For He saw in him a heart devoid of all feeling; a soul dead under the weight of the world's riches; an intellect stifled by sensual pleasures, and the wretchedness of a selfish life.
He did not answer Herod, and Herod, angered at His silence, mocked Him. And Herod's soldiers mocked Him. And when they were tired of the sorry sport, Herod dismissed them, saying:
"Put upon Him the white robe of royalty and send Him back to Pilate, that he who is the governor of all Judea may pass what sentence he will upon Him."
For which exchange of courtesies Holy Writ tells us: "Herod and Pilate were made friends that same day; for before they were enemies one to another." (St. Luke xxiii, 12.)
What a price was paid for your soul and for mine!

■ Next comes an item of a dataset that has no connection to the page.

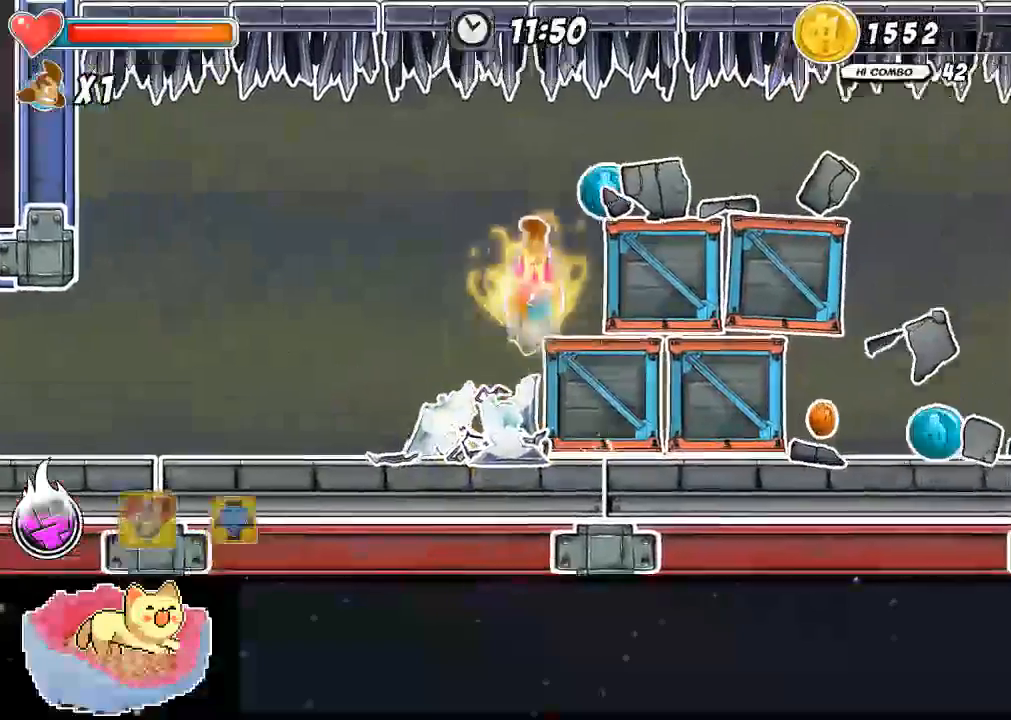
{"dt_ms": 1000, "buttons": ["X"], "left_stick": "center", "right_stick": "center"}
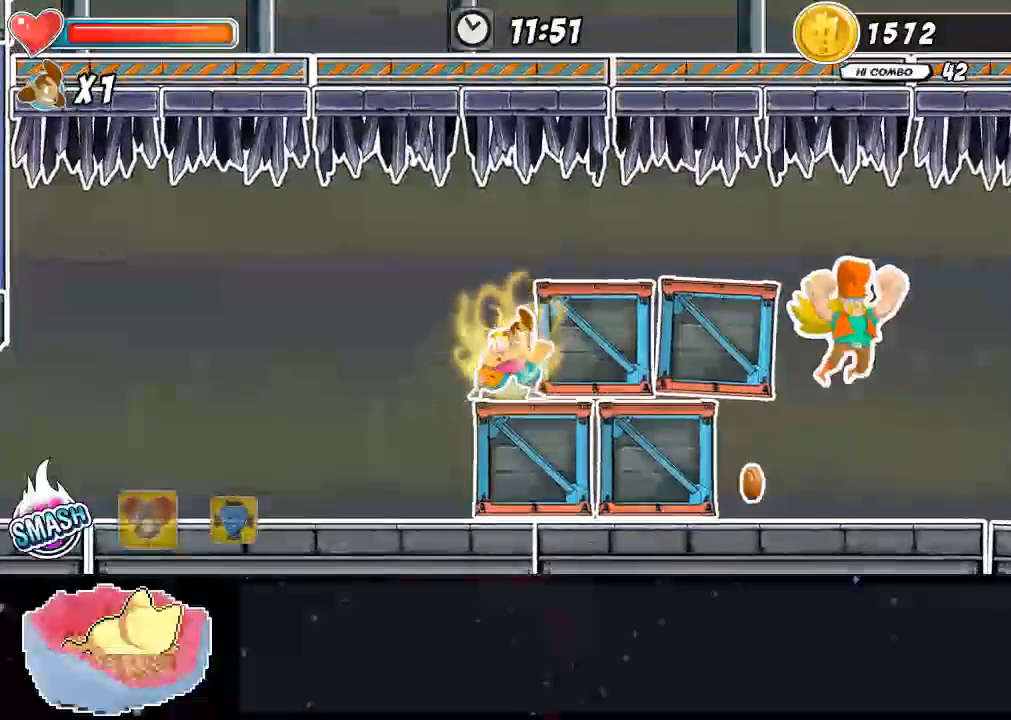
{"dt_ms": 500, "buttons": ["DPAD_LEFT"], "left_stick": "center", "right_stick": "center"}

It was clear now that since Herod had not acquitted Him, Jesus was lost. And the Mother followed as she would follow unto the end. She faced the woe; she took the cup of sorrow to her lips and drained it to the dregs.

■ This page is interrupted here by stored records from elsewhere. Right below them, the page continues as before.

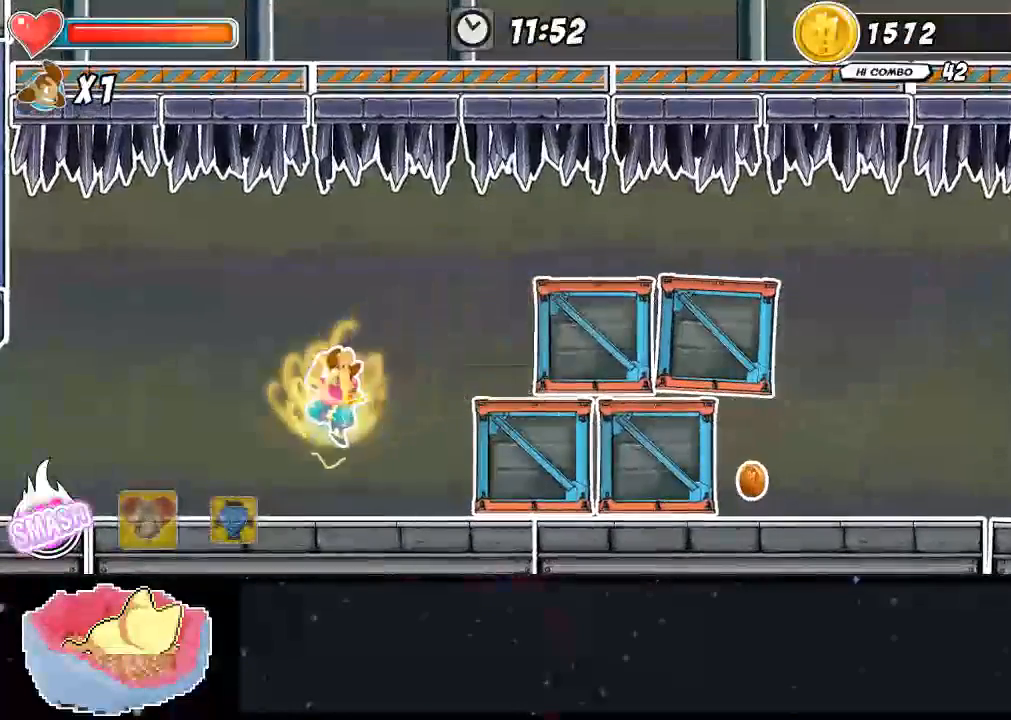
{"dt_ms": 500, "buttons": ["DPAD_LEFT"], "left_stick": "center", "right_stick": "center", "events": []}
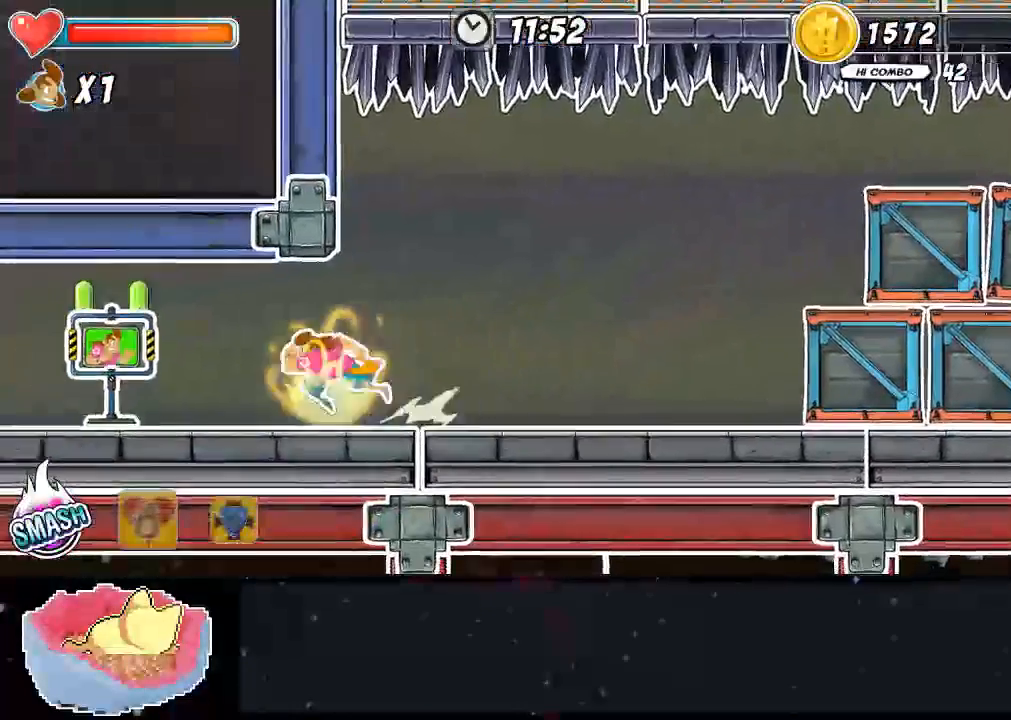
{"dt_ms": 500, "buttons": [], "left_stick": "center", "right_stick": "center", "events": [[200, "DPAD_LEFT", "up"]]}
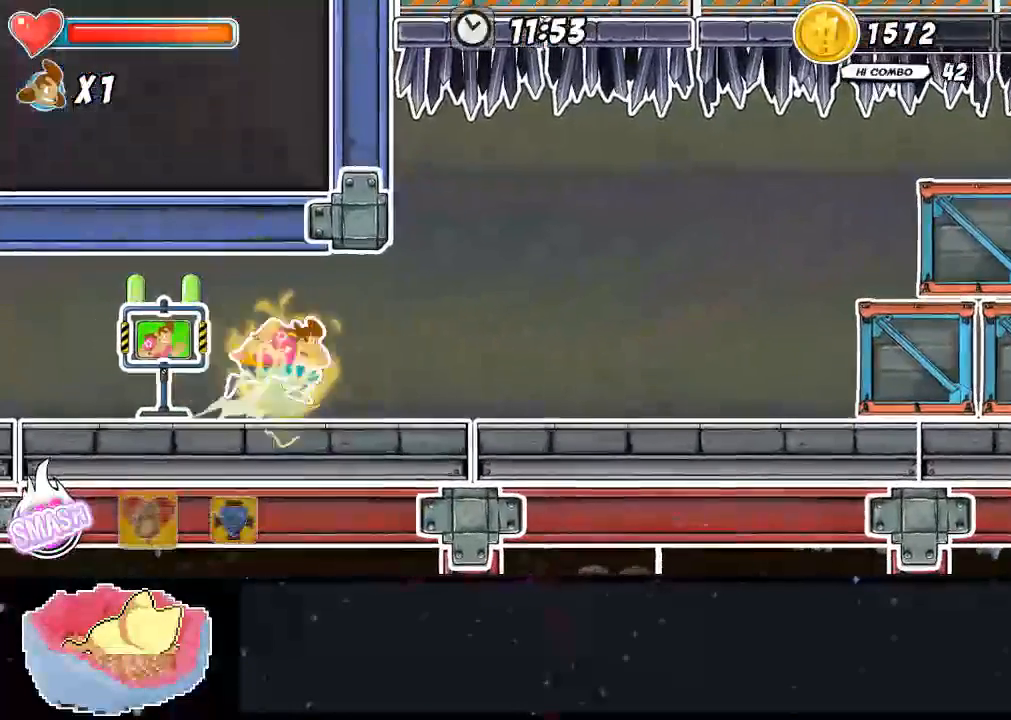
{"dt_ms": 500, "buttons": [], "left_stick": "center", "right_stick": "center", "events": []}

The troops set out again for the house of Pilate. When one of his servants brought him the most unwelcome news that the multitude had come back again with the Prisoner, he was much disturbed.
For Jesus was accused of treachery, and Pilate was ambitious. He paid court to the Roman senate. Nevertheless, when he came forth for the second time to receive the High Priests, the senators, and the people who would not enter the praetorium, he was more firmly convinced than ever of the innocence of Jesus.
"You have brought this Man before me, charging Him with attempt to excite the people to revolt. And yet, having examined Him in your presence, I find nothing guilty in Him, nor Herod more than I. I will chastise Him, therefore, and release Him." (St. Luke xxiii, 16.)
Magdalen and Jezel trembled. "'But if He is not guilty, why punish Him?" cried the young girl, with the fiery judgment of youth.
The people remained silent.
"It is customary, at the Paschal festival, to release any prisoner for whom you, the people, have a special desire. Take your choice, therefore, Who shall be released to you—Jesus, the Prophet, or Barabbas, the murderer? You may have either one or the other."
He waited complacently for the word that would release Jesus and relieve him of further responsibility. But Claudia Procula, leaning forth from one of the golden-latticed windows to discover the cause of the great commotion, saw Jesus upon the steps. Almost overcome, she called a servant to her quickly.
"Go, go to my lord," she said, "and tell him that during the night I have been greatly disturbed in my dreams because of the just Man who now stands before him. Tell him he must let Him go free— "and not inflict the slightest punishment upon Him!"
This message was carried to Pilate, and added to his indecision and restlessness. He had suggested a most unfortunate compromise. The priests would not be satisfied with anything but the death of Jesus. The people, reminded of their right to choose, rejected the limitation of their choice. True to their leaders, then, and to the passions incited by them, they began to clamor loudly for the release of Barabbas and the death of Jesus.
Pilate sat in dumb astonishment as the cry arose around him.
"What shall I do, then, with Jesus, that is called Christ?" "Let Him be crucified!" "Why, what evil hath He done?" But the tumult arose once more. "Let Him be crucified!" (St. Matthew xxii, 22, 23.)
Louder and louder surged that dreadful cry: "Let Him be crucified! Crucify Him! Crucify Him!"
The Roman governor wished to resist them still, for his wife, not trusting to the servant, had followed, and concealing herself under a purple hanging, sent him another imploring message.
"Protect this Man! Save Him from death, or shudder at the consequences."